Saved entries
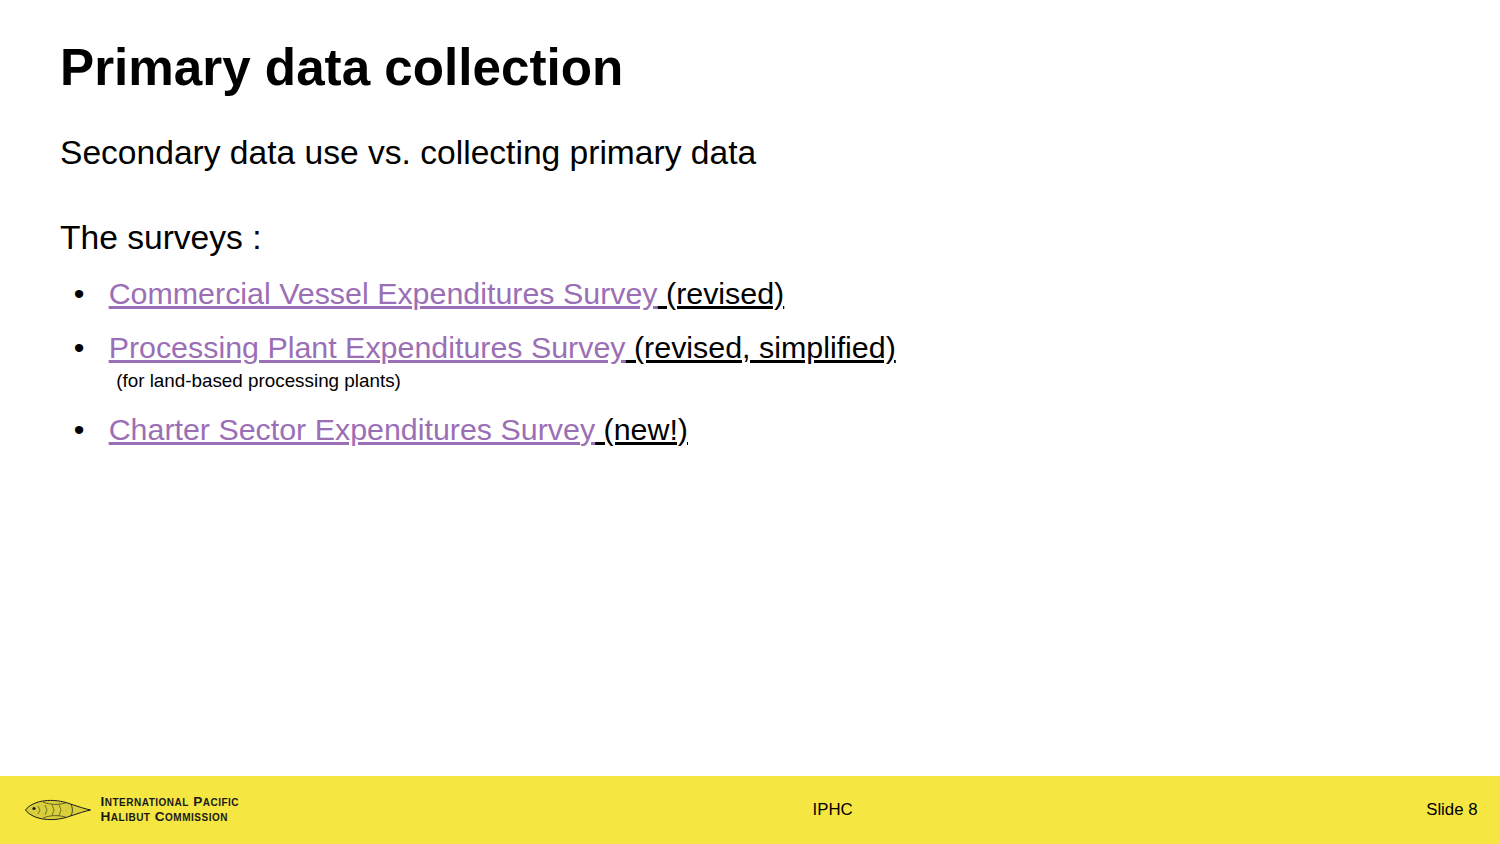Primary data collection
Secondary data use vs. collecting primary data
The surveys :
Commercial Vessel Expenditures Survey (revised)
Processing Plant Expenditures Survey (revised, simplified) (for land-based processing plants)
Charter Sector Expenditures Survey (new!)
International Pacific
Halibut Commission
IPHC
Slide 8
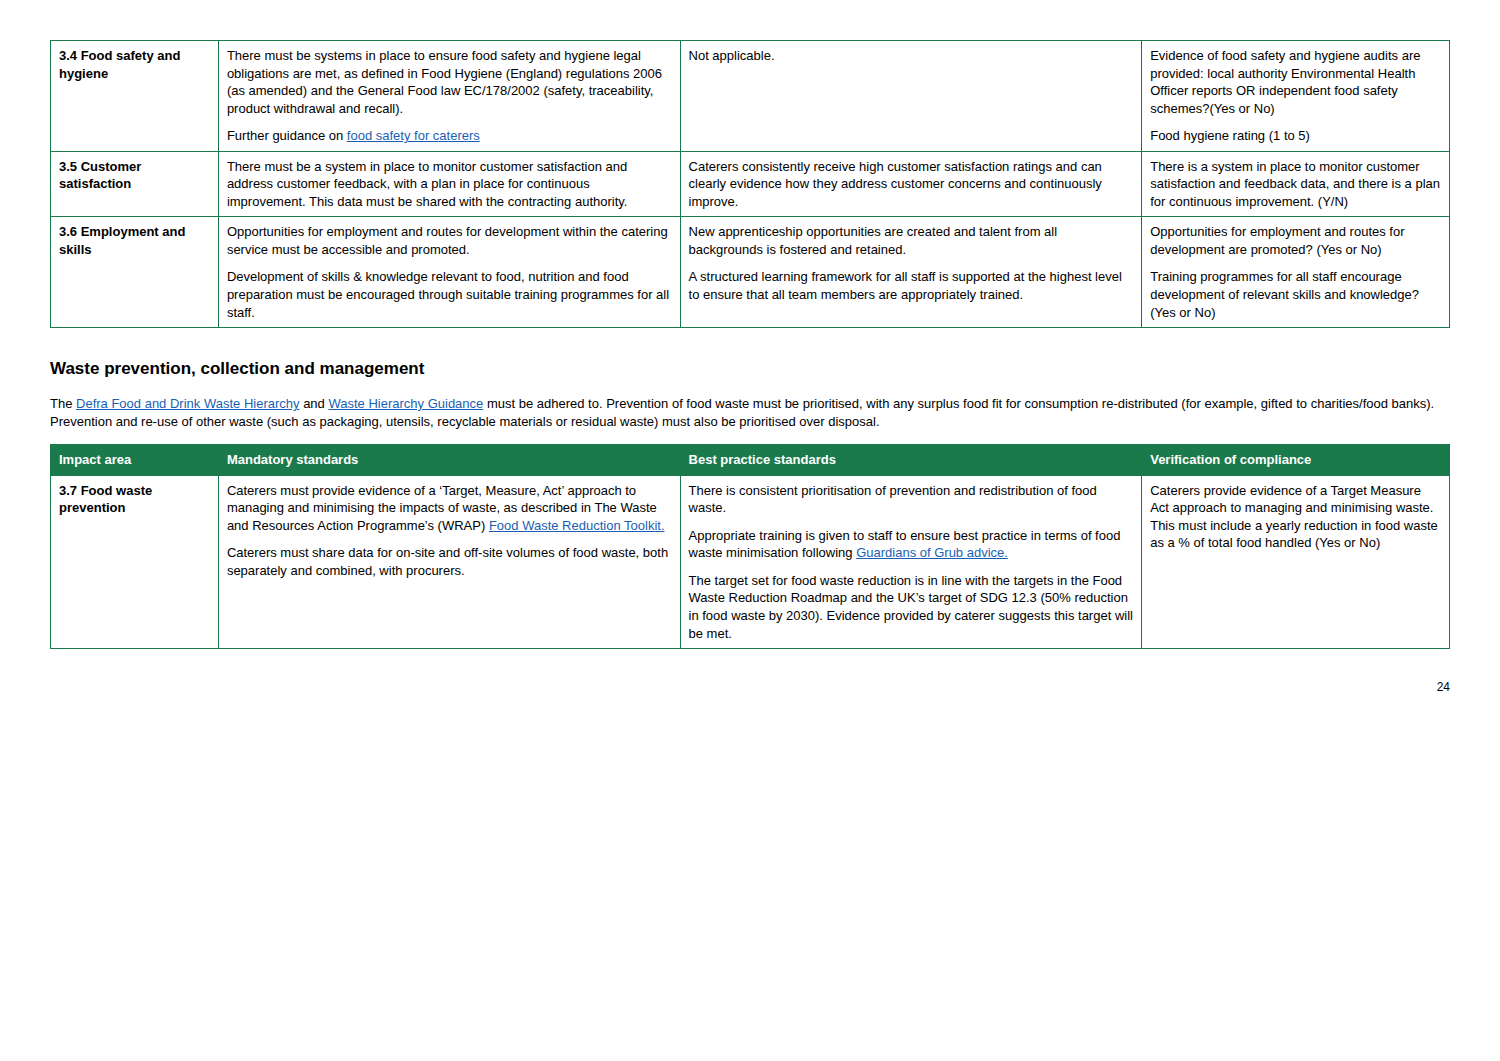| 3.4 Food safety and hygiene | There must be systems in place to ensure food safety and hygiene legal obligations are met, as defined in Food Hygiene (England) regulations 2006 (as amended) and the General Food law EC/178/2002 (safety, traceability, product withdrawal and recall). Further guidance on food safety for caterers | Not applicable. | Evidence of food safety and hygiene audits are provided: local authority Environmental Health Officer reports OR independent food safety schemes?(Yes or No) Food hygiene rating (1 to 5) |
| 3.5 Customer satisfaction | There must be a system in place to monitor customer satisfaction and address customer feedback, with a plan in place for continuous improvement. This data must be shared with the contracting authority. | Caterers consistently receive high customer satisfaction ratings and can clearly evidence how they address customer concerns and continuously improve. | There is a system in place to monitor customer satisfaction and feedback data, and there is a plan for continuous improvement. (Y/N) |
| 3.6 Employment and skills | Opportunities for employment and routes for development within the catering service must be accessible and promoted. Development of skills & knowledge relevant to food, nutrition and food preparation must be encouraged through suitable training programmes for all staff. | New apprenticeship opportunities are created and talent from all backgrounds is fostered and retained. A structured learning framework for all staff is supported at the highest level to ensure that all team members are appropriately trained. | Opportunities for employment and routes for development are promoted? (Yes or No) Training programmes for all staff encourage development of relevant skills and knowledge? (Yes or No) |
Waste prevention, collection and management
The Defra Food and Drink Waste Hierarchy and Waste Hierarchy Guidance must be adhered to. Prevention of food waste must be prioritised, with any surplus food fit for consumption re-distributed (for example, gifted to charities/food banks). Prevention and re-use of other waste (such as packaging, utensils, recyclable materials or residual waste) must also be prioritised over disposal.
| Impact area | Mandatory standards | Best practice standards | Verification of compliance |
| --- | --- | --- | --- |
| 3.7 Food waste prevention | Caterers must provide evidence of a ‘Target, Measure, Act’ approach to managing and minimising the impacts of waste, as described in The Waste and Resources Action Programme’s (WRAP) Food Waste Reduction Toolkit. Caterers must share data for on-site and off-site volumes of food waste, both separately and combined, with procurers. | There is consistent prioritisation of prevention and redistribution of food waste. Appropriate training is given to staff to ensure best practice in terms of food waste minimisation following Guardians of Grub advice. The target set for food waste reduction is in line with the targets in the Food Waste Reduction Roadmap and the UK’s target of SDG 12.3 (50% reduction in food waste by 2030). Evidence provided by caterer suggests this target will be met. | Caterers provide evidence of a Target Measure Act approach to managing and minimising waste. This must include a yearly reduction in food waste as a % of total food handled (Yes or No) |
24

(Work to complete) State how many lines in the records above contain the word "training". Give nothing but the number.

(The completed task) 2